Problem - Copy out every line of the material below word for word, leaving out the pictures.

---- Excerpted records

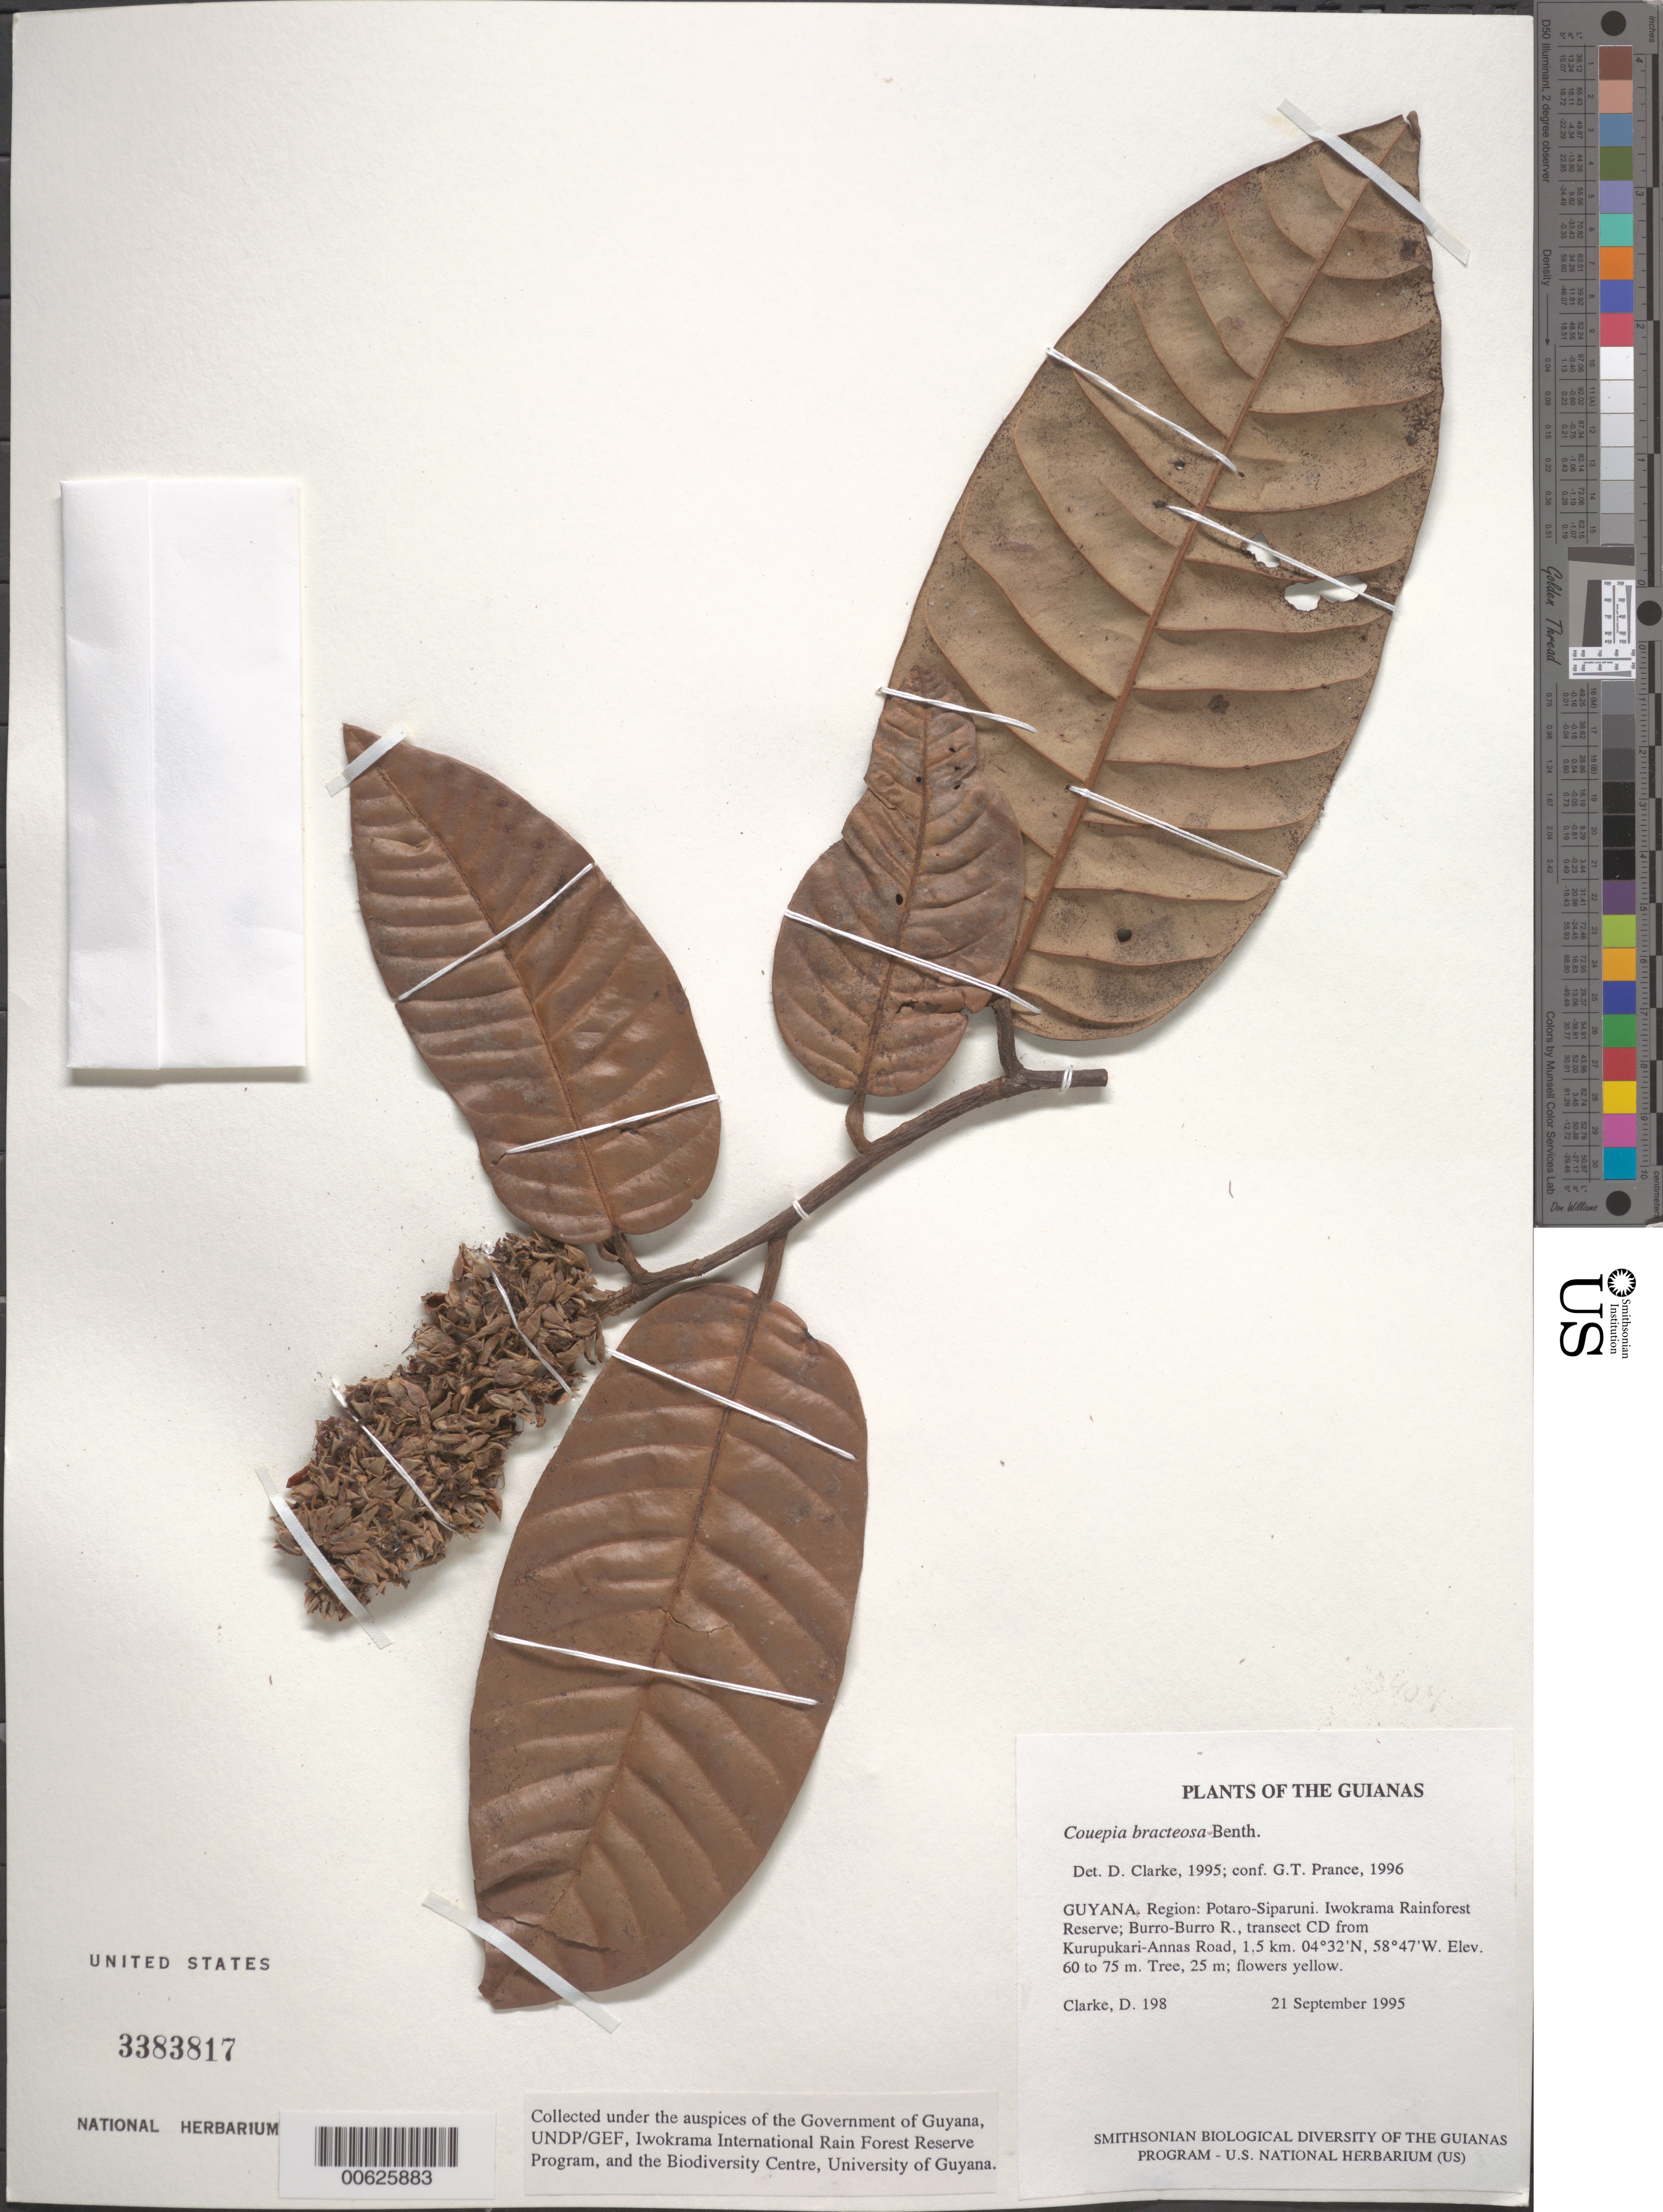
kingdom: Plantae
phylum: Tracheophyta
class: Magnoliopsida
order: Malpighiales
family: Chrysobalanaceae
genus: Couepia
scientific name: Couepia bracteosa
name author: Benth.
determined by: Prance, G. T.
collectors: H. D. Clarke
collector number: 198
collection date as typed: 21 September 1995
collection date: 1995-09-21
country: Guyana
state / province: Potaro-Siparuni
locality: Iwokrama Rainforest Reserve; Burro-Burro R., transect CD from Kurupukari-Annas Road, 1.5 km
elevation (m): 60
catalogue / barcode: US 3383817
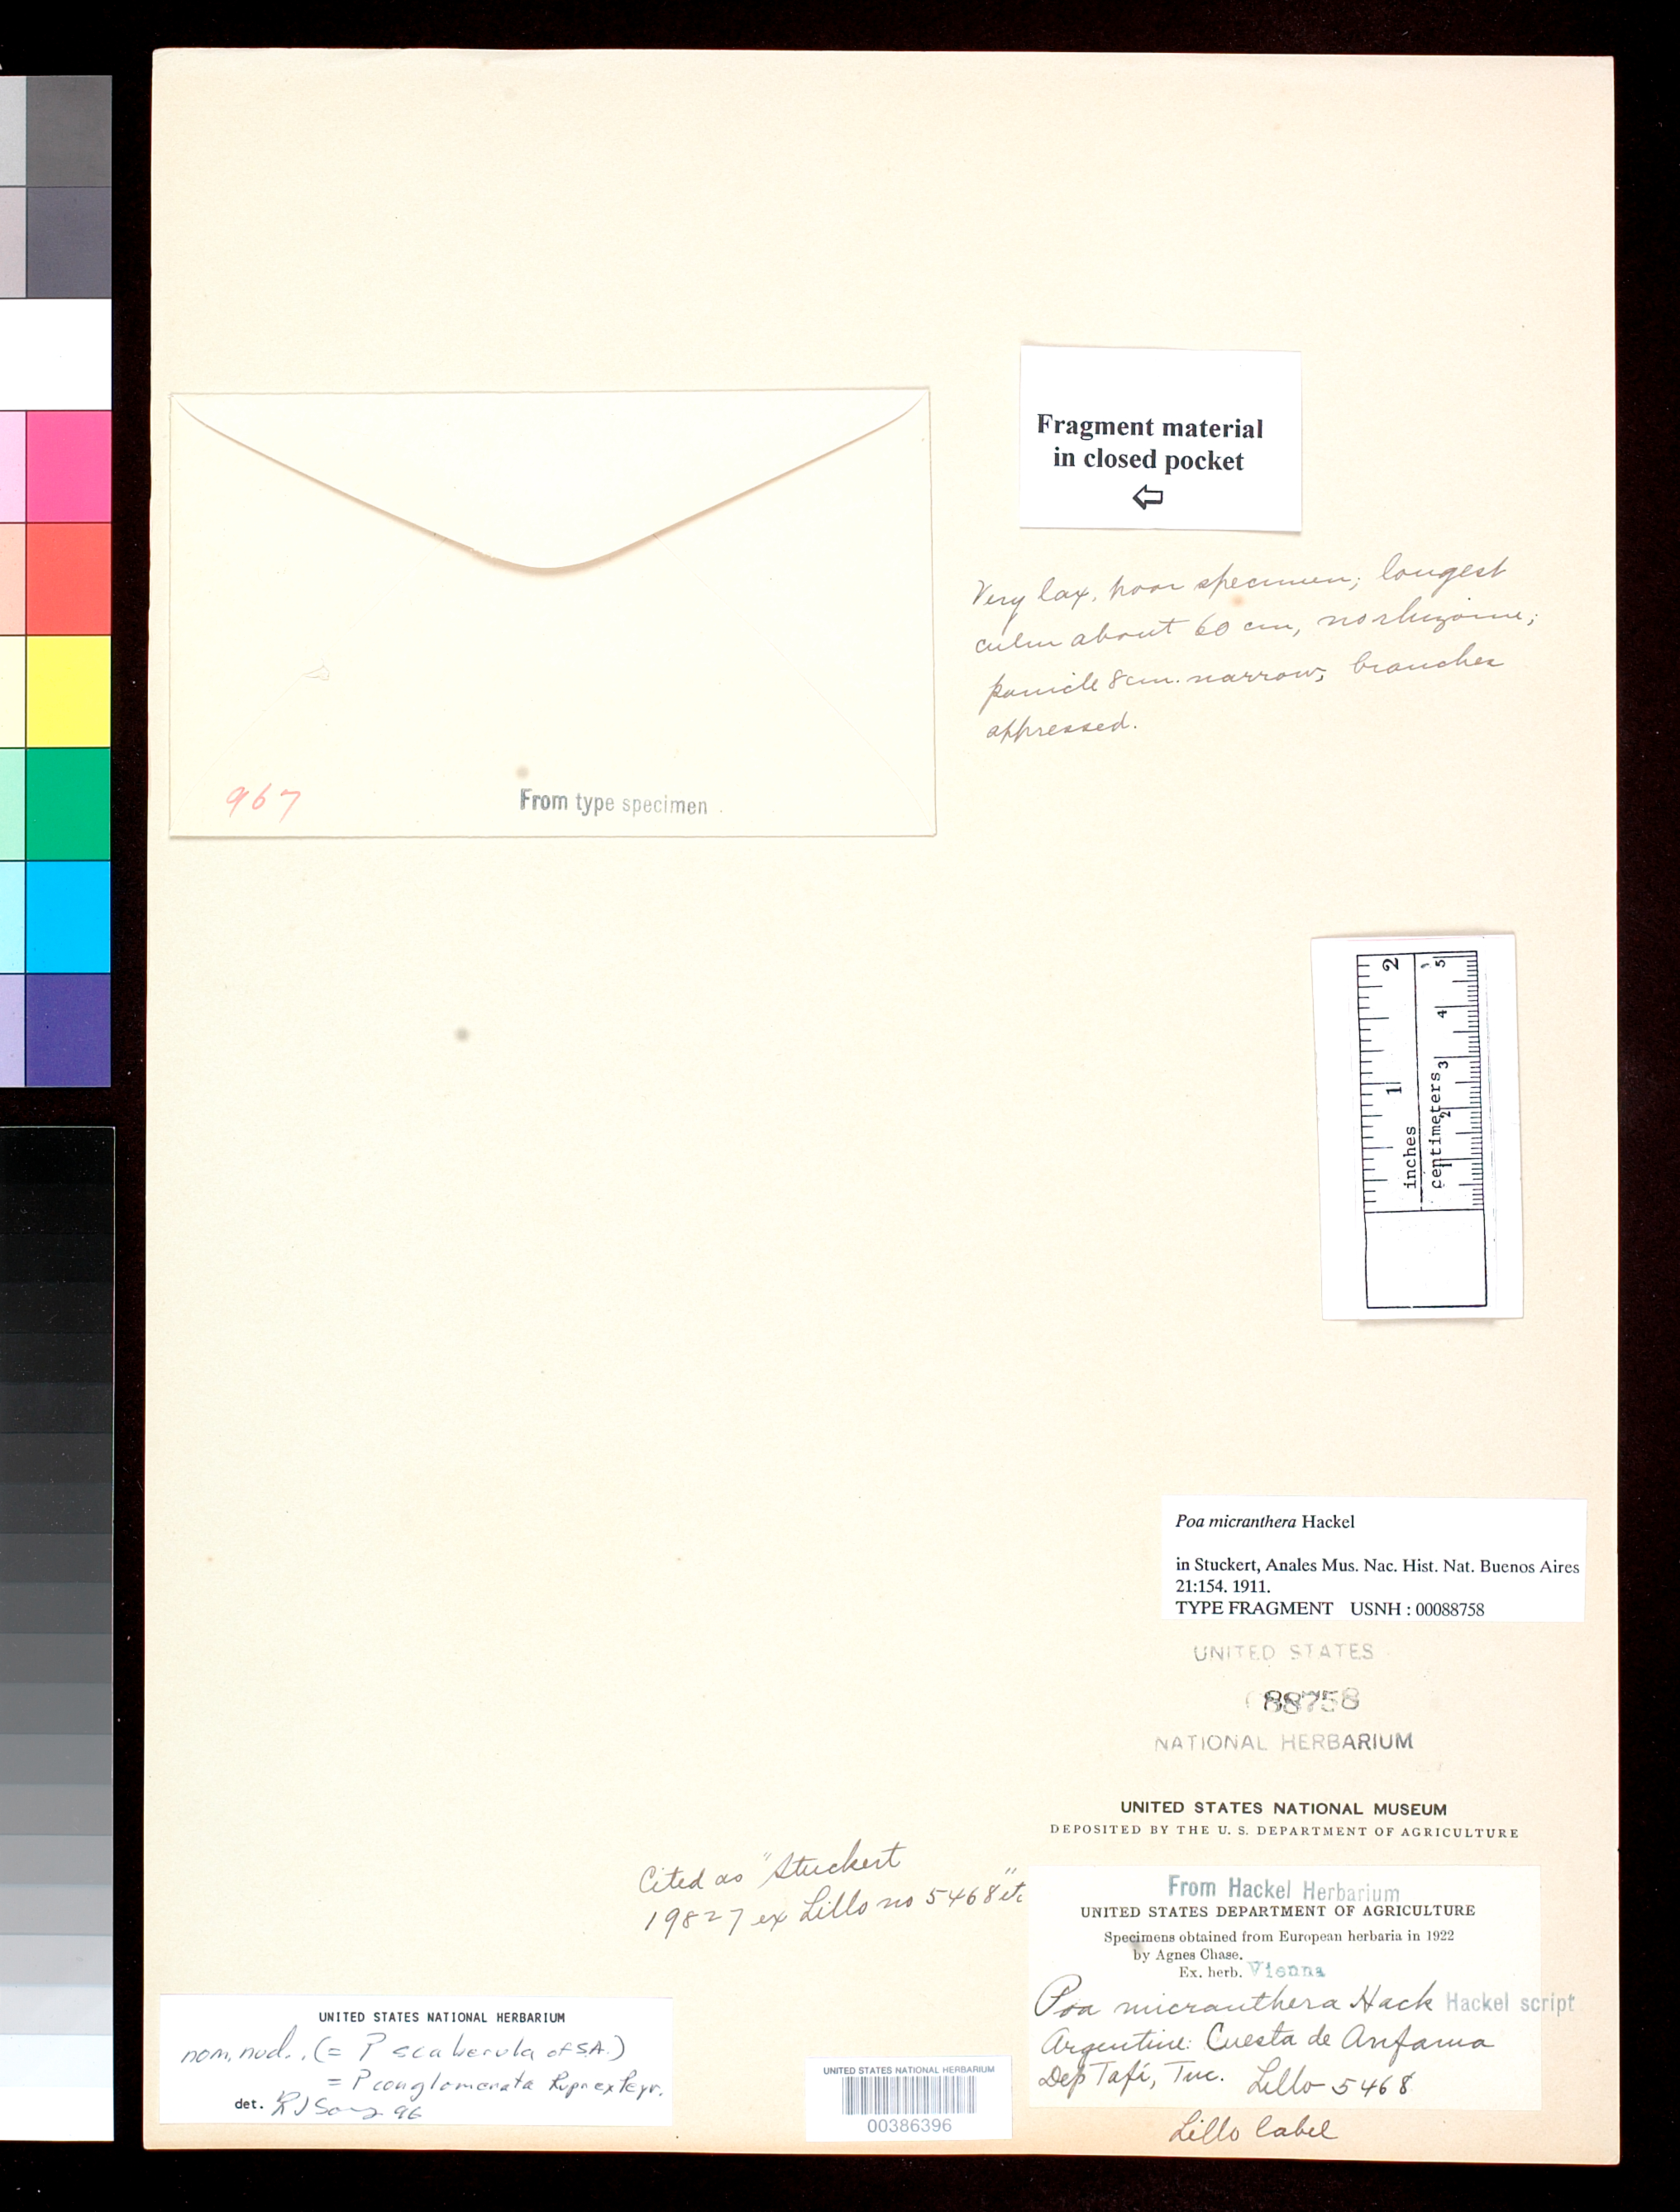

--------

Written answer -
kingdom: Plantae
phylum: Tracheophyta
class: Magnoliopsida
order: Malpighiales
family: Chrysobalanaceae
genus: Couepia
scientific name: Couepia bracteosa
name author: Benth.
determined by: Prance, G. T.
collectors: H. D. Clarke
collector number: 198
collection date as typed: 21 September 1995
collection date: 1995-09-21
country: Guyana
state / province: Potaro-Siparuni
locality: Iwokrama Rainforest Reserve; Burro-Burro R., transect CD from Kurupukari-Annas Road, 1.5 km
elevation (m): 60
catalogue / barcode: US 3383817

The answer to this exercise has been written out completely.